• Pictures paired with source code:
BEGIN

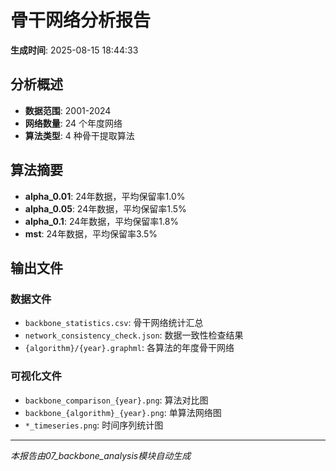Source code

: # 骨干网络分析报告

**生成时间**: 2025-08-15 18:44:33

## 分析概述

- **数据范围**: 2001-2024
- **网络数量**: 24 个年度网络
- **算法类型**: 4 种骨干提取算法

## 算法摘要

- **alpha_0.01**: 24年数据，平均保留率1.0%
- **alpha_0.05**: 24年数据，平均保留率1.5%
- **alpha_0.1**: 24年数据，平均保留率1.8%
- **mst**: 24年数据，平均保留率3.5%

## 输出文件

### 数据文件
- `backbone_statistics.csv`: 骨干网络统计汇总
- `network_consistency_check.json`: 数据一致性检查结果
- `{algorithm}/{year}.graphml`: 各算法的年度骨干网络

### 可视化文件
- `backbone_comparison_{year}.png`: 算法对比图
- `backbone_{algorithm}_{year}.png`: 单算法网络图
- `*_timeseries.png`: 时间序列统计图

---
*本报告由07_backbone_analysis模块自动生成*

END

What is needed is an exact copy of the data, with the pictures removed.

• Your response:
Source code

: # 骨干网络分析报告

**生成时间**: 2025-08-15 18:44:33

## 分析概述

- **数据范围**: 2001-2024
- **网络数量**: 24 个年度网络
- **算法类型**: 4 种骨干提取算法

## 算法摘要

- **alpha_0.01**: 24年数据，平均保留率1.0%
- **alpha_0.05**: 24年数据，平均保留率1.5%
- **alpha_0.1**: 24年数据，平均保留率1.8%
- **mst**: 24年数据，平均保留率3.5%

## 输出文件

### 数据文件
- `backbone_statistics.csv`: 骨干网络统计汇总
- `network_consistency_check.json`: 数据一致性检查结果
- `{algorithm}/{year}.graphml`: 各算法的年度骨干网络

### 可视化文件
- `backbone_comparison_{year}.png`: 算法对比图
- `backbone_{algorithm}_{year}.png`: 单算法网络图
- `*_timeseries.png`: 时间序列统计图

---
*本报告由07_backbone_analysis模块自动生成*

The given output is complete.